### YOUR OBJECTIVE
Please copy out every line in the records below that includes the word "negative".

Saved data entries:

<<<<

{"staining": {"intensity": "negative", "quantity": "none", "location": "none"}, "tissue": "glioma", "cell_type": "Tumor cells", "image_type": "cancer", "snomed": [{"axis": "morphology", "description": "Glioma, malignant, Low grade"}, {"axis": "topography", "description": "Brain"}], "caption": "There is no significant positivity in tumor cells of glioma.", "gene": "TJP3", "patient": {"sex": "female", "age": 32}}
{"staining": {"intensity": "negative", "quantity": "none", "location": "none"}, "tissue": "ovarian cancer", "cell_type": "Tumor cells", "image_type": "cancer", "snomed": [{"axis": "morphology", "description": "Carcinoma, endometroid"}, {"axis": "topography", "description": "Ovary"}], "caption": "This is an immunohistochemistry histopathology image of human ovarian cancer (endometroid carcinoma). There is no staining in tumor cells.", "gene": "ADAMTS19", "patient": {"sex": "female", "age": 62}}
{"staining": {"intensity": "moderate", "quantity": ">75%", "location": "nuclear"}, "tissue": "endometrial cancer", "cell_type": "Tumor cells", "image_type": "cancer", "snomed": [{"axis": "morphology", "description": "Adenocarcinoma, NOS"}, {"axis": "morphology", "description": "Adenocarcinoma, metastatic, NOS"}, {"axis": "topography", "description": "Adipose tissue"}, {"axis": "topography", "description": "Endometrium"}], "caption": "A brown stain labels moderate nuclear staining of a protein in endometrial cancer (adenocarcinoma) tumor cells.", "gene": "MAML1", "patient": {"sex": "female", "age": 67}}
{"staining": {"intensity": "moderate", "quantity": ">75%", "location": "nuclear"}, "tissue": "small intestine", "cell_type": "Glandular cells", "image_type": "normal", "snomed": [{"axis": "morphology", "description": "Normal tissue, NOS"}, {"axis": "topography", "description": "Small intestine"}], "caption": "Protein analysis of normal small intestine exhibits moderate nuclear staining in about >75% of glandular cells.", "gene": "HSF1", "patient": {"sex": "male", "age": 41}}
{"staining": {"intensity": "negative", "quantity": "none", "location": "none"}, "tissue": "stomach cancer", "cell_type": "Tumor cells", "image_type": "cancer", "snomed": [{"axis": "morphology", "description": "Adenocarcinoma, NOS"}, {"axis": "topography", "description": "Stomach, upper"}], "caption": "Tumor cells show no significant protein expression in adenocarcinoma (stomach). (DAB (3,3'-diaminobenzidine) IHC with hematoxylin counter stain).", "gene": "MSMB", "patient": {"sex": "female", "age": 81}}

>>>>

### RESULT OF THIS EXERCISE
{"staining": {"intensity": "negative", "quantity": "none", "location": "none"}, "tissue": "glioma", "cell_type": "Tumor cells", "image_type": "cancer", "snomed": [{"axis": "morphology", "description": "Glioma, malignant, Low grade"}, {"axis": "topography", "description": "Brain"}], "caption": "There is no significant positivity in tumor cells of glioma.", "gene": "TJP3", "patient": {"sex": "female", "age": 32}}
{"staining": {"intensity": "negative", "quantity": "none", "location": "none"}, "tissue": "ovarian cancer", "cell_type": "Tumor cells", "image_type": "cancer", "snomed": [{"axis": "morphology", "description": "Carcinoma, endometroid"}, {"axis": "topography", "description": "Ovary"}], "caption": "This is an immunohistochemistry histopathology image of human ovarian cancer (endometroid carcinoma). There is no staining in tumor cells.", "gene": "ADAMTS19", "patient": {"sex": "female", "age": 62}}
{"staining": {"intensity": "negative", "quantity": "none", "location": "none"}, "tissue": "stomach cancer", "cell_type": "Tumor cells", "image_type": "cancer", "snomed": [{"axis": "morphology", "description": "Adenocarcinoma, NOS"}, {"axis": "topography", "description": "Stomach, upper"}], "caption": "Tumor cells show no significant protein expression in adenocarcinoma (stomach). (DAB (3,3'-diaminobenzidine) IHC with hematoxylin counter stain).", "gene": "MSMB", "patient": {"sex": "female", "age": 81}}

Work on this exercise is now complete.